According to police investigators, the suspects operated across four provinces and had been engaging in the purchase of discounted USDTs through over-the-counter crypto trading services since October 2021.
They allegedly made illegal profits by selling the tokens at inflated prices via social media and money laundering platforms.
These transactions amounted to a staggering 54.8 million USDT (equivalent to CNY 380 million) over a span of nearly three years.
During the arrests, authorities seized 40 cellphones, over 1 million yuan ($138,000) in USDT, and more than 200,000 yuan in cash from the suspects’ accounts.
All 21 individuals reportedly confessed to the crime of laundering money for cybercriminals using the stablecoin. The case is currently under further investigation.
Money laundering through cryptocurrencies has become a significant concern for authorities worldwide.
The anonymous nature of transactions and the ease of transferring funds across borders make cryptocurrencies an attractive choice for criminals looking to legitimize illicit proceeds.
Back in April, the US Treasury revealed that North Korean hackers and scammers exploit loopholes in the decentralized finance (DeFi) space to launder money and hide criminal activity.
“The assessment finds that illicit actors, including ransomware cybercriminals, thieves, scammers, and Democratic People’s Republic of Korea (DPRK) cyber actors, are using DeFi services in the process of transferring and laundering their illicit proceeds,” the Treasury said at the time.

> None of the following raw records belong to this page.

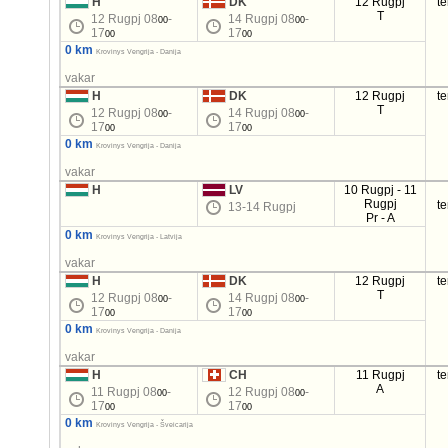
H
DK
12 Rugpj
t
T
12 Rugpj 08
-
14 Rugpj 08
-
00
00
17
17
00
00
0 km
Krovinys Vengrija - Danija
vakar
H
DK
12 Rugpj
t
T
12 Rugpj 08
-
14 Rugpj 08
-
00
00
17
17
00
00
0 km
Krovinys Vengrija - Danija
vakar
H
LV
10 Rugpj - 11
Rugpj
t
13-14 Rugpj
Pr - A
0 km
Krovinys Vengrija - Latvija
vakar
H
DK
12 Rugpj
t
T
12 Rugpj 08
-
14 Rugpj 08
-
00
00
17
17
00
00
0 km
Krovinys Vengrija - Danija
vakar
H
CH
11 Rugpj
t
A
11 Rugpj 08
-
12 Rugpj 08
-
00
00
17
17
00
00
0 km
Krovinys Vengrija - Šveicarija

Chinese Users Find New Ways to Purchase Cryptocurrencies Despite Ban
Despite China’s 2017 ban on cryptocurrency issuance and the subsequent ban on crypto transactions in 2021, Chinese citizens still find ways to access cryptocurrencies.

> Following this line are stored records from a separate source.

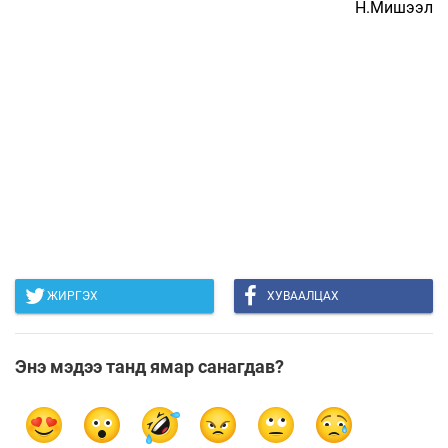
Н.Мишээл
ЖИРГЭХ
ХУВААЛЦАХ
Энэ мэдээ танд ямар санагдав?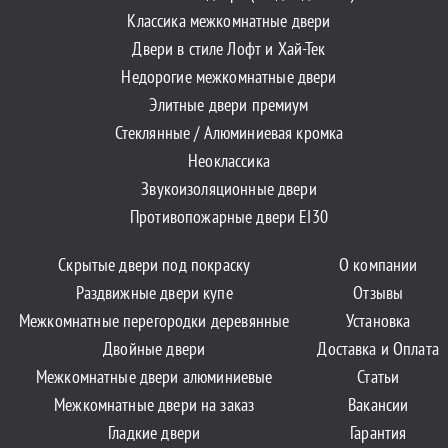
Классика межкомнатные двери
Двери в стиле Лофт и Хай-Тек
Недорогие межкомнатные двери
Элитные двери премиум
Стеклянные / Алюминиевая кромка
Неоклассика
Звукоизоляционные двери
Противопожарные двери EI30
Скрытые двери под покраску
О компании
Раздвижные двери купе
Отзывы
Межкомнатные перегородки деревянные
Установка
Двойные двери
Доставка и Оплата
Межкомнатные двери алюминиевые
Статьи
Межкомнатные двери на заказ
Вакансии
Гладкие двери
Гарантия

According to a recent report from the Financial Times, retail crypto shops in Hong Kong have become a popular destination for Chinese investors.
These shops allow customers to easily purchase digital assets with cash, often without disclosing their identity or the origin of their money.
With cryptocurrency transactions banned on the mainland and overseas exchanges prohibited from servicing onshore clients, Hong Kong’s proximity to China makes it an attractive destination for crypto enthusiasts.
These retail crypto shops, often lightly regulated, offer a loophole for customers to buy digital assets in large volumes easily, the FT said.